В общем, фантастика его была изобретательна, многогранна, насыщена глобальными проблемами, любовными коллизиями и прочими экспериментами.
Писатель-фантаст Тараканов любил размах во всем: и в литературе, и в жизни. Единственной проблемой его успешной жизни была жена. Не то чтобы он ее лично боялся или, там, прости Господи грехи его тяжкие, любил. Нет… Но он опасался, что женщина не проявит должной выдержки и выкинет что-нибудь этакое, совсем уж непозволительное для его положения, ну, например, публичный скандал какой-нибудь или, того хуже, развод. И тогда на карьере Тараканова будет несмываемое пятно. А его ведь недавно выбрали депутатом Законодательного собрания. Стали приглашать в телевизионные передачи, где поднимаются серьезные жизненные вопросы, в том числе и вопросы нравственности. Где он уже не сможет, придав своему лицу должное глубокомыслие, сказать что-то ну такое мудрое, ну такое нравственное, что все задумаются над своей греховной жизнью и захотят побежать срочно что-то исправлять, не дождавшись конца передачи. И по телефону уже не будут звонить друзья и знакомые и, захлебываясь от возбуждения, брызгать слюной в трубку: “Ну, старик, ну, гигант, ну ты настоящий мужик, глубоко копаешь, уважаю”. Почему не будут? Да потому, что писатель-фантаст Тараканов — единственный, кто не запятнал своей репутации. Ни одного развода за всю долгую жизнь и никаких официальных любовниц. Вот это пример для молодежи! Вся эта элита либо женилась на молоденьких, либо имела официальных молоденьких любовниц, в газетах то и дело мелькали фотографии. Потеряли всякий стыд, — негодовали обыватели. Прикрывают свою похоть всякими там мифами про безумную любовь. А писатель-фантаст Тараканов — верный муж, а значит, и человек надежный. Он прямо говорит: “Главное — чувство долга. Никого нельзя бросать. Никому нельзя приносить страдания. Я вот со своей драгоценной женой столько лет существую”. И тут же щелк! И в престижном глянцевом журнале — фото обнявшихся счастливых супругов Таракановых в собственном антикварном интерьере. “Зачем лишать общество идеалов?” — справедливо думал Тараканов.

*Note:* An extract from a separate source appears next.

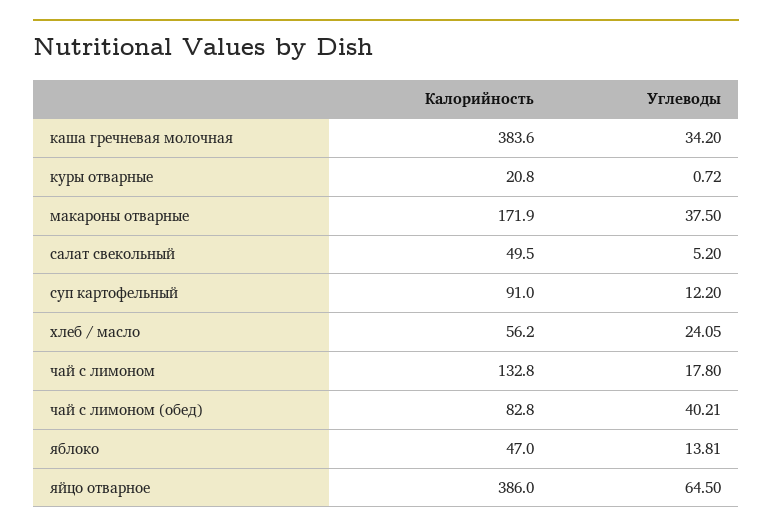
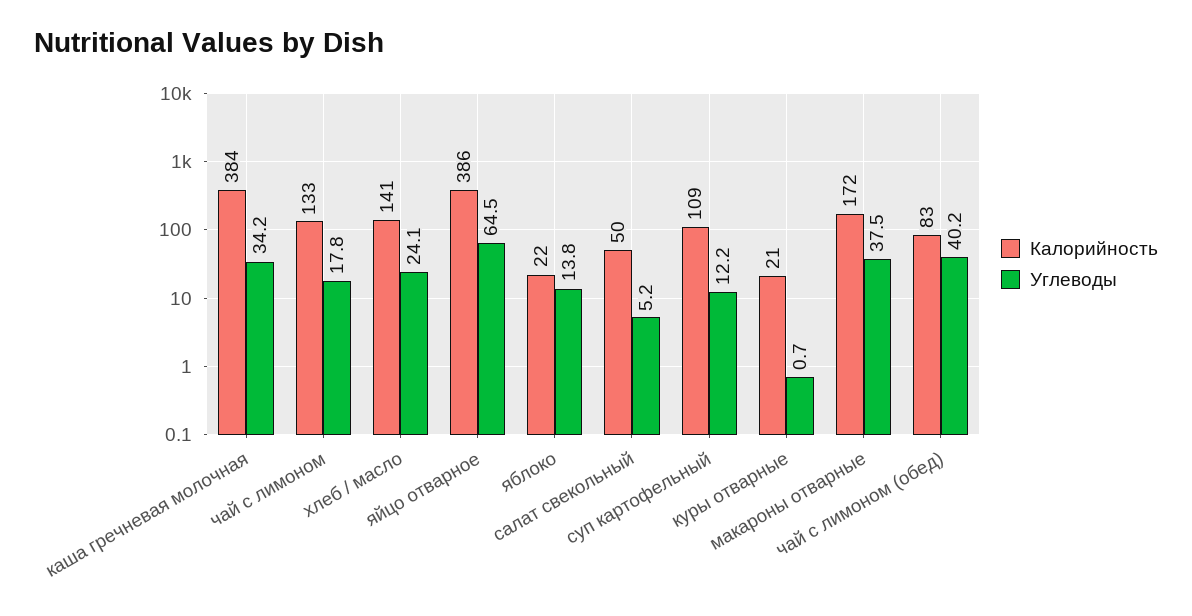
Калорийность, суп картофельный: 91 -> 109
Калорийность, хлеб / масло: 56.2 -> 141
Калорийность, яблоко: 47 -> 22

Короче, стараясь не будить лиха, он все тщательно скрывал от жены, врал про многочисленные командировки. Правда, однажды захотелось ей, видите ли, кости свои старые кинуть под ясно солнышко на пропахший вонючей тиной песочек, и притащилась она в Комарово весьма некстати, нарушив покой таракановский. Пришлось спрятать любовниц в шкаф, под диван и за занавеску, пока она толкалась в номере. Еле спровадил. Ох, и натерпелся Тараканов! Несколько дней после того инцидента пребывал в беспокойстве. В общем, вел писатель-фантаст Тараканов жизнь невоздержанную и нервную. И все чаще сердечко таракановское пошаливало.
Писатель Страшнов поднялся наконец на третий этаж. На него нахлынуло что-то зеленое, какой-то волшебный оазис представился взгляду. Весь длинный коридор третьего этажа был заполонен горшочками с многообразной растительностью. Они стояли на полу, на подставках, на полках, зеленый водопад струился по стенам. Он долго плутал в этих рукотворных джунглях, пока не обнаружил в конце длинного коридора дверь номера шестьдесят шесть рядом с раскидистым фикусом. У него уже потекли слюнки от предвкушения горьковатой влаги во рту, и он нетерпеливо постучал в дверь. За дверью послышалась непонятная возня, но никто не откликнулся. Страшнов постучал громче. За дверью явно кто-то был, но обнаруживать себя не желал. Страшнова охватило негодование. Тем более что слюноотделение нарастало, и он со всей силой своей неутоленной страсти пнул ногой в дверь. Послышался страшный шум. С полки упал цветочный горшок и разбился вдребезги. Что-то подозрительно взвизгнуло. Фикус поник ушастыми листьями. Дверь резко распахнулась и беспомощно повисла на одной петле, обнаружив Тараканова, зигзагообразно метающегося по комнате от портьеры к шкафу. Тараканов распознал в дверях грозную фигуру Страшнова и облегченно вздохнул.
— Фу-х, я думал, жена разнюхала, а это ты. — Он опустился на кровать, взял с тумбочки таблетку под язык и тяпнул прямо из графинчика сорокаградусной влаги.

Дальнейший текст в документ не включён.